Beyond this, the main goal of a job is _to increase your future market value,
your professional network and to have fun._ So. basically it's about how much
you are worth in your next job and that you enjoy your time.

A high salary doesn't help you if you do stuff which doesn't matter in a few
years.

A high salary doesn't help you if you work at an unknown company which goes
bankrupt in a few months and you cannot show a finished product or that you
can stay at one job longer than 12 months.

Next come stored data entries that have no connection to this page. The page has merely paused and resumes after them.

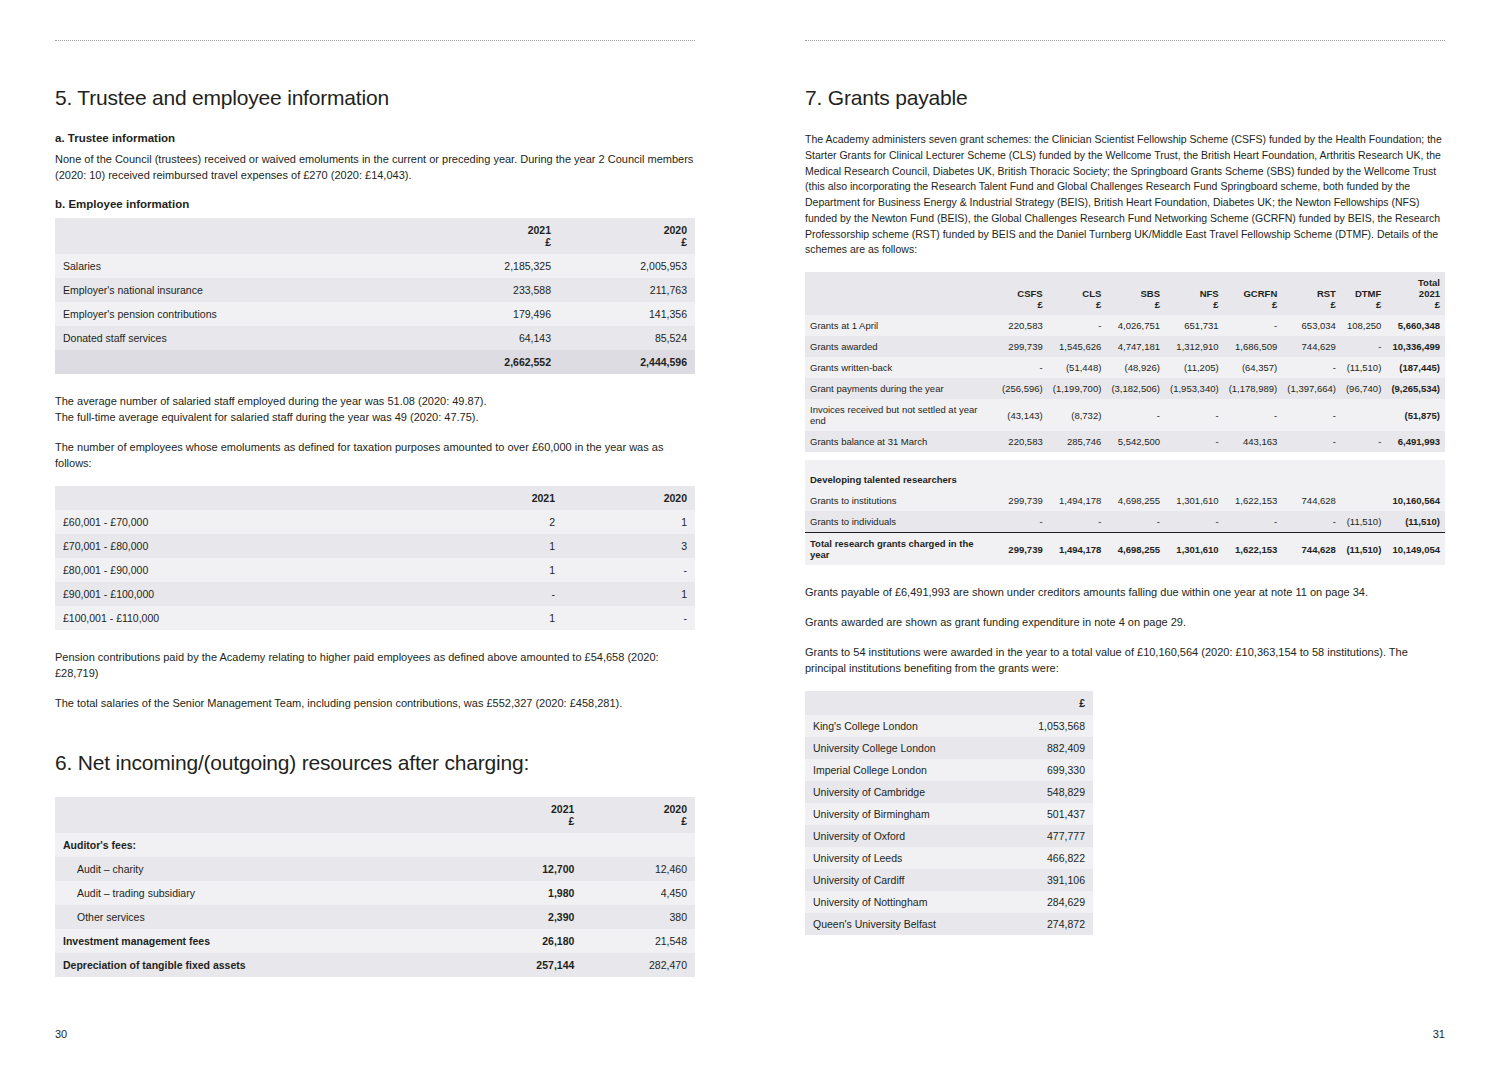5. Trustee and employee information
a. Trustee information
None of the Council (trustees) received or waived emoluments in the current or preceding year. During the year 2 Council members (2020: 10) received reimbursed travel expenses of £270 (2020: £14,043).
b. Employee information
| | 2021 £ | 2020 £ |
| --- | --- | --- |
| Salaries | 2,185,325 | 2,005,953 |
| Employer's national insurance | 233,588 | 211,763 |
| Employer's pension contributions | 179,496 | 141,356 |
| Donated staff services | 64,143 | 85,524 |
| | 2,662,552 | 2,444,596 |
The average number of salaried staff employed during the year was 51.08 (2020: 49.87).
The full-time average equivalent for salaried staff during the year was 49 (2020: 47.75).
The number of employees whose emoluments as defined for taxation purposes amounted to over £60,000 in the year was as follows:
| | 2021 | 2020 |
| --- | --- | --- |
| £60,001 - £70,000 | 2 | 1 |
| £70,001 - £80,000 | 1 | 3 |
| £80,001 - £90,000 | 1 | - |
| £90,001 - £100,000 | - | 1 |
| £100,001 - £110,000 | 1 | - |
Pension contributions paid by the Academy relating to higher paid employees as defined above amounted to £54,658 (2020: £28,719)
The total salaries of the Senior Management Team, including pension contributions, was £552,327 (2020: £458,281).
6. Net incoming/(outgoing) resources after charging:
| | 2021 £ | 2020 £ |
| --- | --- | --- |
| Auditor's fees: | | |
| Audit – charity | 12,700 | 12,460 |
| Audit – trading subsidiary | 1,980 | 4,450 |
| Other services | 2,390 | 380 |
| Investment management fees | 26,180 | 21,548 |
| Depreciation of tangible fixed assets | 257,144 | 282,470 |
30
7. Grants payable
The Academy administers seven grant schemes: the Clinician Scientist Fellowship Scheme (CSFS) funded by the Health Foundation; the Starter Grants for Clinical Lecturer Scheme (CLS) funded by the Wellcome Trust, the British Heart Foundation, Arthritis Research UK, the Medical Research Council, Diabetes UK, British Thoracic Society; the Springboard Grants Scheme (SBS) funded by the Wellcome Trust (this also incorporating the Research Talent Fund and Global Challenges Research Fund Springboard scheme, both funded by the Department for Business Energy & Industrial Strategy (BEIS), British Heart Foundation, Diabetes UK; the Newton Fellowships (NFS) funded by the Newton Fund (BEIS), the Global Challenges Research Fund Networking Scheme (GCRFN) funded by BEIS, the Research Professorship scheme (RST) funded by BEIS and the Daniel Turnberg UK/Middle East Travel Fellowship Scheme (DTMF). Details of the schemes are as follows:
| | CSFS £ | CLS £ | SBS £ | NFS £ | GCRFN £ | RST £ | DTMF £ | Total 2021 £ |
| --- | --- | --- | --- | --- | --- | --- | --- | --- |
| Grants at 1 April | 220,583 | - | 4,026,751 | 651,731 | - | 653,034 | 108,250 | 5,660,348 |
| Grants awarded | 299,739 | 1,545,626 | 4,747,181 | 1,312,910 | 1,686,509 | 744,629 | - | 10,336,499 |
| Grants written-back | - | (51,448) | (48,926) | (11,205) | (64,357) | - | (11,510) | (187,445) |
| Grant payments during the year | (256,596) | (1,199,700) | (3,182,506) | (1,953,340) | (1,178,989) | (1,397,664) | (96,740) | (9,265,534) |
| Invoices received but not settled at year end | (43,143) | (8,732) | - | - | - | - | | (51,875) |
| Grants balance at 31 March | 220,583 | 285,746 | 5,542,500 | - | 443,163 | - | - | 6,491,993 |
| Developing talented researchers |
| Grants to institutions | 299,739 | 1,494,178 | 4,698,255 | 1,301,610 | 1,622,153 | 744,628 | | 10,160,564 |
| Grants to individuals | - | - | - | - | - | - | (11,510) | (11,510) |
| Total research grants charged in the year | 299,739 | 1,494,178 | 4,698,255 | 1,301,610 | 1,622,153 | 744,628 | (11,510) | 10,149,054 |
Grants payable of £6,491,993 are shown under creditors amounts falling due within one year at note 11 on page 34.
Grants awarded are shown as grant funding expenditure in note 4 on page 29.
Grants to 54 institutions were awarded in the year to a total value of £10,160,564 (2020: £10,363,154 to 58 institutions). The principal institutions benefiting from the grants were:
| | £ |
| --- | --- |
| King's College London | 1,053,568 |
| University College London | 882,409 |
| Imperial College London | 699,330 |
| University of Cambridge | 548,829 |
| University of Birmingham | 501,437 |
| University of Oxford | 477,777 |
| University of Leeds | 466,822 |
| University of Cardiff | 391,106 |
| University of Nottingham | 284,629 |
| Queen's University Belfast | 274,872 |
31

A high salary doesn't help you if your coworkers are toxic or not the smartest
guys or their English is on such a basic level that the communication and not
the coding is your daily challenge.

A high salary doesn't help you if your CTO is a passive-aggressive, clueless
guy who doesn't talk.

A high salary doesn't help you if you just work on some side projects nobody
cares about, in a programming language you weren't hired for.

A high salary doesn't help you if you are not happy.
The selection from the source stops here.